Since October 2013, about 57,000 unaccompanied children have illegally crossed the U.S.-Mexico border. Three out of four of these children are from Central America, and most from Honduras.
Honduran President Juan Hernandez spoke out about the link between drug trafficking violence and children fleeing the country. “Seven out of nine children who venture on the dangerous journey toward the United States come from the most violent areas of Honduras. Those are also the regions where the drug cartels are most active,” he stated.
The President then requested the United States to aid the drug problems continuing in Central America, as the United States fuels the market.
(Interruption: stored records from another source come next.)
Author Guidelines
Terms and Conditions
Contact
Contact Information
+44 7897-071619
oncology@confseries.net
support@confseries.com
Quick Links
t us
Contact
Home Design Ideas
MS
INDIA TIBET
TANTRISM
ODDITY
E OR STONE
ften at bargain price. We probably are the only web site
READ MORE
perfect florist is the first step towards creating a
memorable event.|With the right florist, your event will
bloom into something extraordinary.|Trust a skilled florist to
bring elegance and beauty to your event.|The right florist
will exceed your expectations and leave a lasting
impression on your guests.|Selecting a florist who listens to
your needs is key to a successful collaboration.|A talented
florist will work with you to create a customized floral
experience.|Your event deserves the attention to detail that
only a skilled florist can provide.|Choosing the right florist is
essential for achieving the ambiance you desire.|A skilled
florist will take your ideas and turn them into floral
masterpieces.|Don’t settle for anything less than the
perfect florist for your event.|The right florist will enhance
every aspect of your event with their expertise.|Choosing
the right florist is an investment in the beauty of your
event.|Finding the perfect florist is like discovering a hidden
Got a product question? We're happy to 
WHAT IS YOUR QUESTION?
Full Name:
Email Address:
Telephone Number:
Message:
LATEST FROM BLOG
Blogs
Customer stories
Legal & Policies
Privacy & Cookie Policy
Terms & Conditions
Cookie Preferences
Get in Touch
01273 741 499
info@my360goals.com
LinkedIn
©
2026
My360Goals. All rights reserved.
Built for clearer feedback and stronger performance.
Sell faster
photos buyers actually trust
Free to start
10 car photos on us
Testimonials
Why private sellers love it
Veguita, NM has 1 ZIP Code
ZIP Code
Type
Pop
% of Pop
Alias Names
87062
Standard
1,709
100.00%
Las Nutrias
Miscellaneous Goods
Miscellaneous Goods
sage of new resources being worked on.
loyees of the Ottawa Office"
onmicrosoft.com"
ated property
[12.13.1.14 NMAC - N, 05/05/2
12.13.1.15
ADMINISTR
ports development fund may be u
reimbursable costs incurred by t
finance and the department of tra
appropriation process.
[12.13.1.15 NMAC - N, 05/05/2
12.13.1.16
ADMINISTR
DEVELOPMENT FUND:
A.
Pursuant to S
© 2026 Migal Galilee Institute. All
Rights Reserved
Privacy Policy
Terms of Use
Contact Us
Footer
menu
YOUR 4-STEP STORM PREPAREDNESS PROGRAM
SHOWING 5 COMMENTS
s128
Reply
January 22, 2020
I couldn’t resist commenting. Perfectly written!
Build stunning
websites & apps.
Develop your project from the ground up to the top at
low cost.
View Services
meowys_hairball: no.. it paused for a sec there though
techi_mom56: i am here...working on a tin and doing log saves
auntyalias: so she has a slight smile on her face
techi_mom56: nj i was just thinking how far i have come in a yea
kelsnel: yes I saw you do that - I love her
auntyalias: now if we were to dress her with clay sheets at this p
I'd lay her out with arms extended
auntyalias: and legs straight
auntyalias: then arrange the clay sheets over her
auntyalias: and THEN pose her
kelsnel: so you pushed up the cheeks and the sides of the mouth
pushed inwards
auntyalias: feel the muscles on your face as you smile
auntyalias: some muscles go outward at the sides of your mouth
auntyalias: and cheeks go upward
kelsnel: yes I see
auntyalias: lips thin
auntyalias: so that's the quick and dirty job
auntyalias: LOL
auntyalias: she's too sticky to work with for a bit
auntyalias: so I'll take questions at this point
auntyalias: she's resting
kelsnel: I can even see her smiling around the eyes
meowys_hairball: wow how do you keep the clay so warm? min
After a group of Hondurans were deported back to San Pedro Sula, Honduran first lady Ana Garcia de Hernandez spoke out about the issue, stating:
“The countries consuming drugs need to support and take joint responsibility because if there wasn’t demand, there wouldn’t be production and we wouldn’t be living like we are.”
While the cartels were mainly in Mexico and Colombia in the past, large operations were carried out to minimize the illegal drug trade there, which pushed much of the trafficking to Honduras, Guatemala and El Salvador.
Hernandez suggests that the United States fund similar anti-drug programs in Central America that have been carried out in Mexico and Colombia in order to curb violence. This, in turn, would lead to less emigration.
While Honduras is hopeful for aid from the U.S., they are still making other plans to address the crisis. The Honduran government requested Mexican officials to add four new Honduran consulates to the U.S.-Mexico border in order to provide humanitarian aid to those who need it.
It is predicted that without U.S. aid directed toward alleviating the drug problem, more than 150,000 unaccompanied minors could leave Guatemala, El Salvador and Honduras for the United States border.
Marc Rosenblum, deputy director of the U.S. Immigration Policy Program, states that one of the biggest challenges for the U.S. will be creating a balance between responding to the influx of immigrants humanely without encouraging more to cross over illegally.
The current U.S. fiscal plan announced by the Department of State is to slash $285 million in aid to Latin America and place it toward military training, drug policy and social programs. Central America is hopeful that this will change.